**The data:**

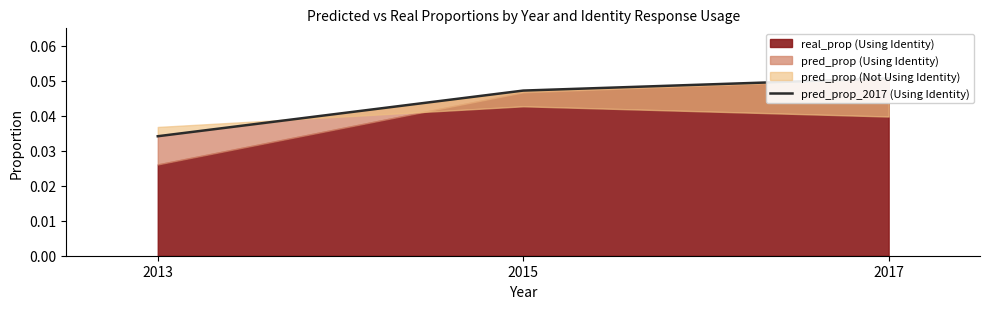

At which label is the value closest to 0?

2013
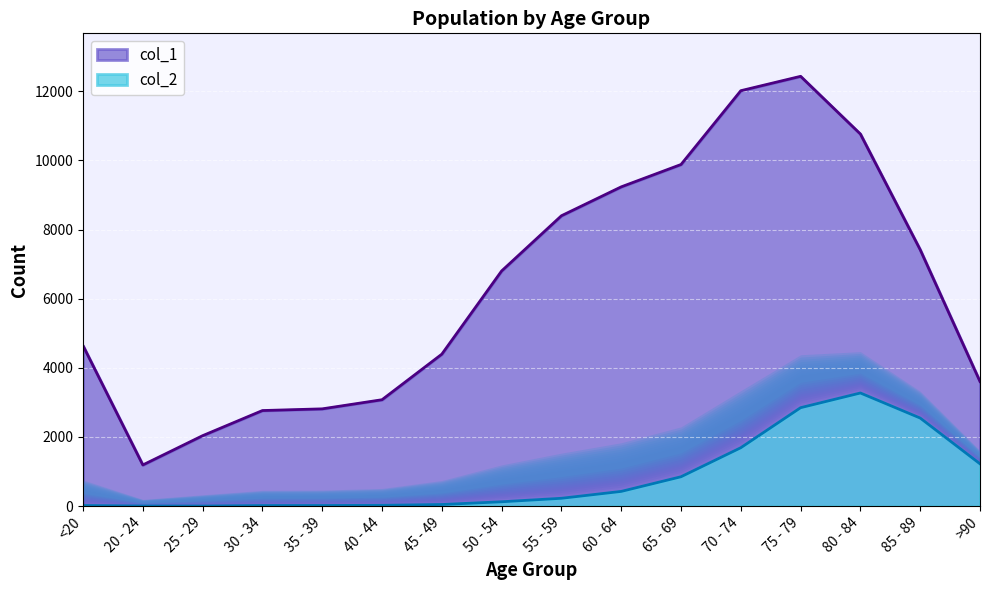

Which series changed the most between 20 - 24 and 75 - 79?

col_1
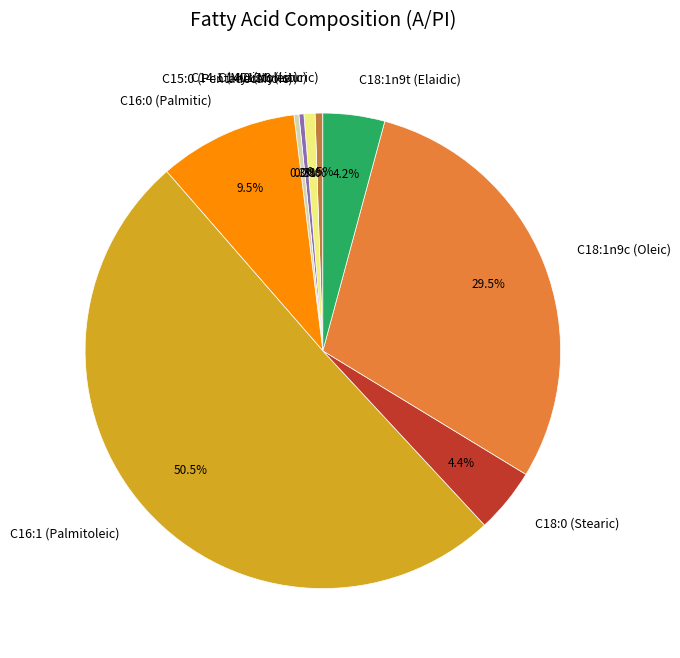

Does C18:1n9c (Oleic) represent more than half of the total?

No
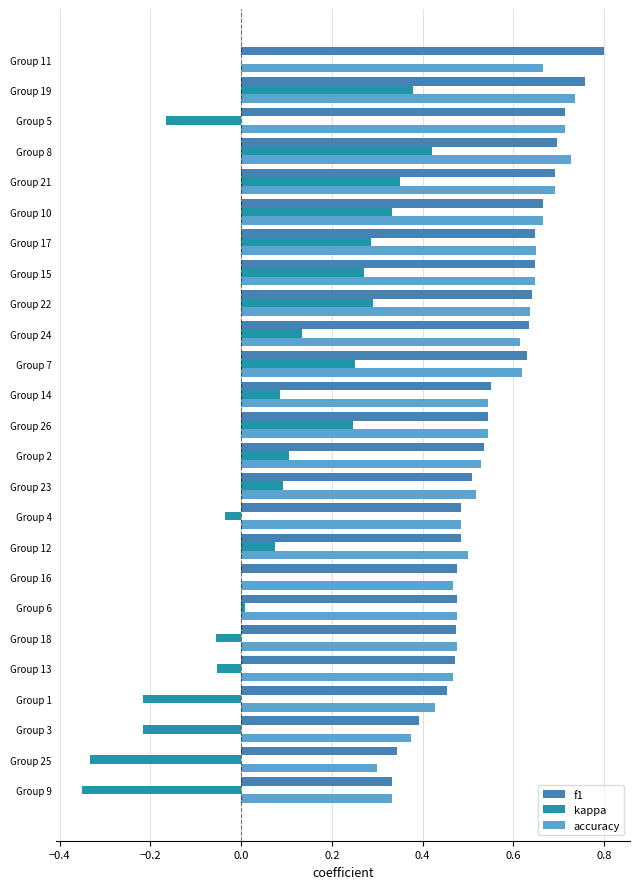

Which series changed the most between Group 6 and Group 8?

kappa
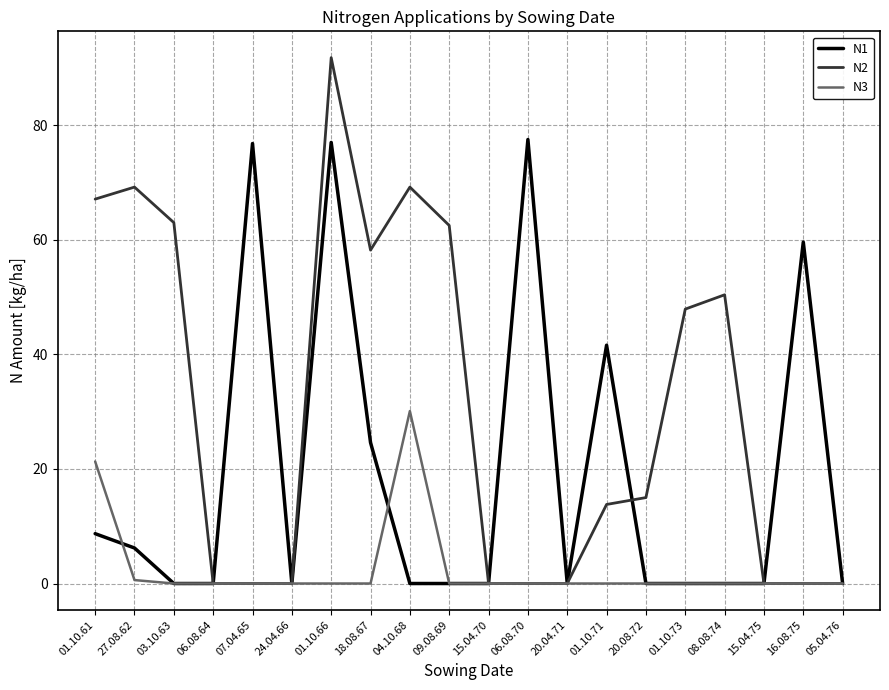

What is the average value of the N3 series?

2.6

**Prompt:** Output the lines above as a JSON list of strings, with one string per line and no blank lines, and omit the pictures.

**Answer box:**
[
  "At which label is the value closest to 0?",
  "2013",
  "Which series changed the most between 20 - 24 and 75 - 79?",
  "col_1",
  "Does C18:1n9c (Oleic) represent more than half of the total?",
  "No",
  "Which series changed the most between Group 6 and Group 8?",
  "kappa",
  "What is the average value of the N3 series?",
  "2.6"
]